Below, find the line containing "Flügels war die" and the line containing "En revanche, le problème est sérieux lorsque"; reproduce exactly those two and every line between them, omitting pictures.

** GIVEN INFORMATION follows **

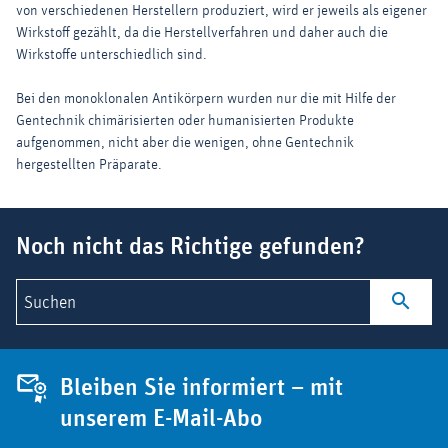
von verschiedenen Herstellern produziert, wird er jeweils als eigener
Wirkstoff gezählt, da die Herstellverfahren und daher auch die
Wirkstoffe unterschiedlich sind.
Bei den monoklonalen Antikörpern wurden nur die mit Hilfe der
Gentechnik chimärisierten oder humanisierten Produkte
aufgenommen, nicht aber die wenigen, ohne Gentechnik
hergestellten Präparate.
Suchbegriff
Noch nicht das Richtige gefunden?
Suchen
Bleiben Sie informiert – mit
unserem E-Mail-Abo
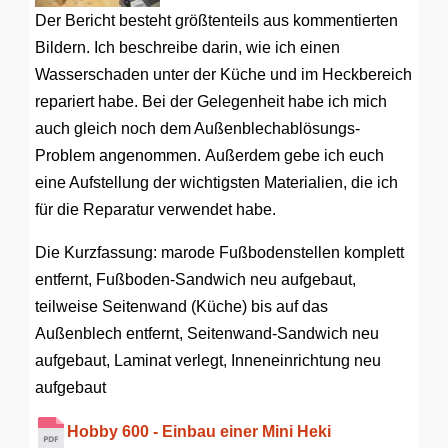
Der Bericht besteht größtenteils aus kommentierten
Bildern. Ich beschreibe darin, wie ich einen
Wasserschaden unter der Küche und im Heckbereich
repariert habe. Bei der Gelegenheit habe ich mich
auch gleich noch dem Außenblechablösungs-
Problem angenommen. Außerdem gebe ich euch
eine Aufstellung der wichtigsten Materialien, die ich
für die Reparatur verwendet habe.
Die Kurzfassung: marode Fußbodenstellen komplett
entfernt, Fußboden-Sandwich neu aufgebaut,
teilweise Seitenwand (Küche) bis auf das
Außenblech entfernt, Seitenwand-Sandwich neu
aufgebaut, Laminat verlegt, Inneneinrichtung neu
aufgebaut
Hobby 600 - Einbau einer Mini Heki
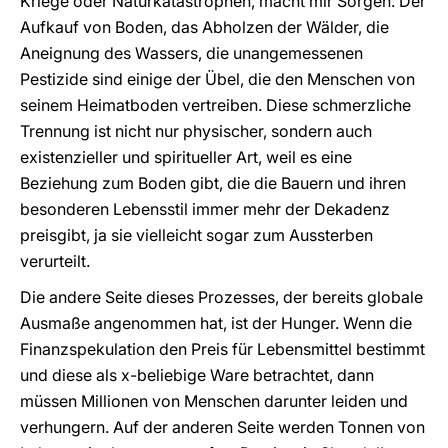
Kriege oder Naturkatastrophen, macht mir Sorgen. Der
Aufkauf von Boden, das Abholzen der Wälder, die
Aneignung des Wassers, die unangemessenen
Pestizide sind einige der Übel, die den Menschen von
seinem Heimatboden vertreiben. Diese schmerzliche
Trennung ist nicht nur physischer, sondern auch
existenzieller und spiritueller Art, weil es eine
Beziehung zum Boden gibt, die die Bauern und ihren
besonderen Lebensstil immer mehr der Dekadenz
preisgibt, ja sie vielleicht sogar zum Aussterben
verurteilt.
Die andere Seite dieses Prozesses, der bereits globale
Ausmaße angenommen hat, ist der Hunger. Wenn die
Finanzspekulation den Preis für Lebensmittel bestimmt
und diese als x-beliebige Ware betrachtet, dann
müssen Millionen von Menschen darunter leiden und
verhungern. Auf der anderen Seite werden Tonnen von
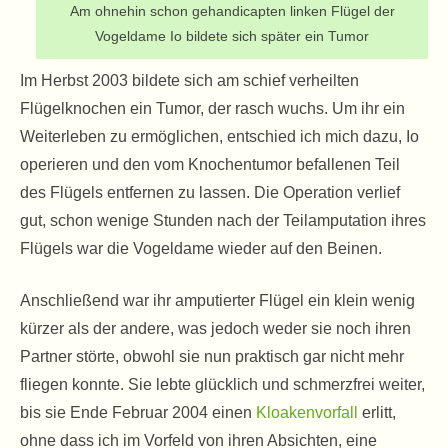
Am ohnehin schon gehandicapten linken Flügel der
Vogeldame Io bildete sich später ein Tumor
Im Herbst 2003 bildete sich am schief verheilten
Flügelknochen ein Tumor, der rasch wuchs. Um ihr ein
Weiterleben zu ermöglichen, entschied ich mich dazu, Io
operieren und den vom Knochentumor befallenen Teil
des Flügels entfernen zu lassen. Die Operation verlief
gut, schon wenige Stunden nach der Teilamputation ihres
Flügels war die Vogeldame wieder auf den Beinen.
Anschließend war ihr amputierter Flügel ein klein wenig
kürzer als der andere, was jedoch weder sie noch ihren
Partner störte, obwohl sie nun praktisch gar nicht mehr
fliegen konnte. Sie lebte glücklich und schmerzfrei weiter,
bis sie Ende Februar 2004 einen
Kloakenvorfall
erlitt,
ohne dass ich im Vorfeld von ihren Absichten, eine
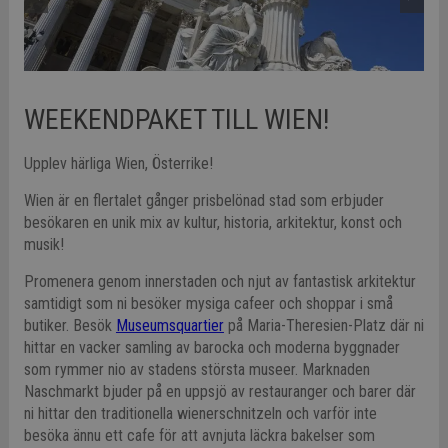
WEEKENDPAKET TILL WIEN!
Upplev härliga Wien, Österrike!
Wien är en flertalet gånger prisbelönad stad som erbjuder
besökaren en unik mix av kultur, historia, arkitektur, konst och
musik!
Promenera genom innerstaden och njut av fantastisk arkitektur
samtidigt som ni besöker mysiga cafeer och shoppar i små
butiker. Besök
Museumsquartier
på Maria-Theresien-Platz där ni
hittar en vacker samling av barocka och moderna byggnader
som rymmer nio av stadens största museer. Marknaden
Naschmarkt bjuder på en uppsjö av restauranger och barer där
ni hittar den traditionella wienerschnitzeln och varför inte
besöka ännu ett cafe för att avnjuta läckra bakelser som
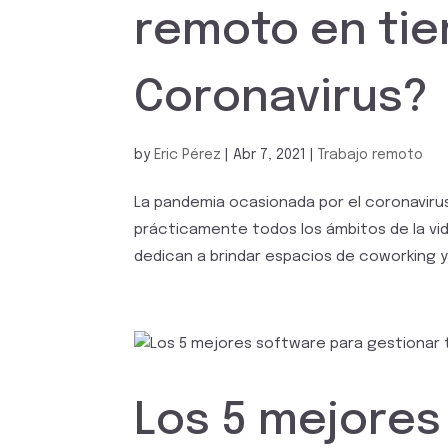
remoto en ti
Coronavirus?
by
Eric Pérez
|
Abr 7, 2021
|
Trabajo remoto
La pandemia ocasionada por el coronaviru
prácticamente todos los ámbitos de la vi
dedican a brindar espacios de coworking y t
Los 5 mejores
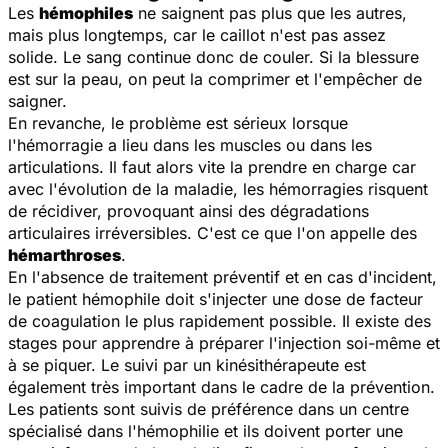
Les
hémophiles
ne saignent pas plus que les autres,
mais plus longtemps, car le caillot n'est pas assez
solide. Le sang continue donc de couler. Si la blessure
est sur la peau, on peut la comprimer et l'empêcher de
saigner.
En revanche, le problème est sérieux lorsque
l'hémorragie a lieu dans les muscles ou dans les
articulations. Il faut alors vite la prendre en charge car
avec l'évolution de la maladie, les hémorragies risquent
de récidiver, provoquant ainsi des dégradations
articulaires irréversibles. C'est ce que l'on appelle des
hémarthroses
.
En l'absence de traitement préventif et en cas d'incident,
le patient hémophile doit s'injecter une dose de facteur
de coagulation le plus rapidement possible. Il existe des
stages pour apprendre à préparer l'injection soi-même et
à se piquer. Le suivi par un kinésithérapeute est
également très important dans le cadre de la prévention.
Les patients sont suivis de préférence dans un centre
spécialisé dans l'hémophilie et ils doivent porter une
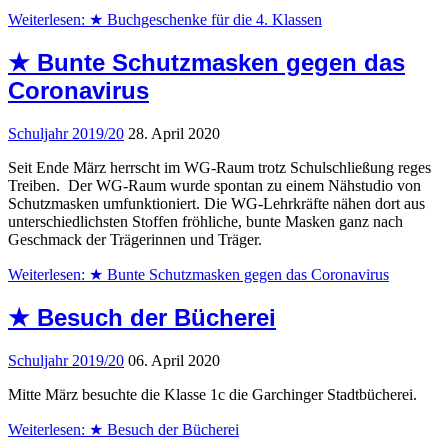
Weiterlesen: ★ Buchgeschenke für die 4. Klassen
★ Bunte Schutzmasken gegen das
Coronavirus
Schuljahr 2019/20
28. April 2020
Seit Ende März herrscht im WG-Raum trotz Schulschließung reges
Treiben. Der WG-Raum wurde spontan zu einem Nähstudio von
Schutzmasken umfunktioniert. Die WG-Lehrkräfte nähen dort aus
unterschiedlichsten Stoffen fröhliche, bunte Masken ganz nach
Geschmack der Trägerinnen und Träger.
Weiterlesen: ★ Bunte Schutzmasken gegen das Coronavirus
★ Besuch der Bücherei
Schuljahr 2019/20
06. April 2020
Mitte März besuchte die Klasse 1c die Garchinger Stadtbücherei.
Weiterlesen: ★ Besuch der Bücherei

** End of GIVEN INFORMATION **

EXERCISE OUTPUT:
Flügels war die Vogeldame wieder auf den Beinen.
Anschließend war ihr amputierter Flügel ein klein wenig
kürzer als der andere, was jedoch weder sie noch ihren
Partner störte, obwohl sie nun praktisch gar nicht mehr
fliegen konnte. Sie lebte glücklich und schmerzfrei weiter,
bis sie Ende Februar 2004 einen
Kloakenvorfall
erlitt,
ohne dass ich im Vorfeld von ihren Absichten, eine
WEEKENDPAKET TILL WIEN!
Upplev härliga Wien, Österrike!
Wien är en flertalet gånger prisbelönad stad som erbjuder
besökaren en unik mix av kultur, historia, arkitektur, konst och
musik!
Promenera genom innerstaden och njut av fantastisk arkitektur
samtidigt som ni besöker mysiga cafeer och shoppar i små
butiker. Besök
Museumsquartier
på Maria-Theresien-Platz där ni
hittar en vacker samling av barocka och moderna byggnader
som rymmer nio av stadens största museer. Marknaden
Naschmarkt bjuder på en uppsjö av restauranger och barer där
ni hittar den traditionella wienerschnitzeln och varför inte
besöka ännu ett cafe för att avnjuta läckra bakelser som
remoto en ti
Coronavirus?
by
Eric Pérez
|
Abr 7, 2021
|
Trabajo remoto
La pandemia ocasionada por el coronaviru
prácticamente todos los ámbitos de la vi
dedican a brindar espacios de coworking y t
Los 5 mejores
Les
hémophiles
ne saignent pas plus que les autres,
mais plus longtemps, car le caillot n'est pas assez
solide. Le sang continue donc de couler. Si la blessure
est sur la peau, on peut la comprimer et l'empêcher de
saigner.
En revanche, le problème est sérieux lorsque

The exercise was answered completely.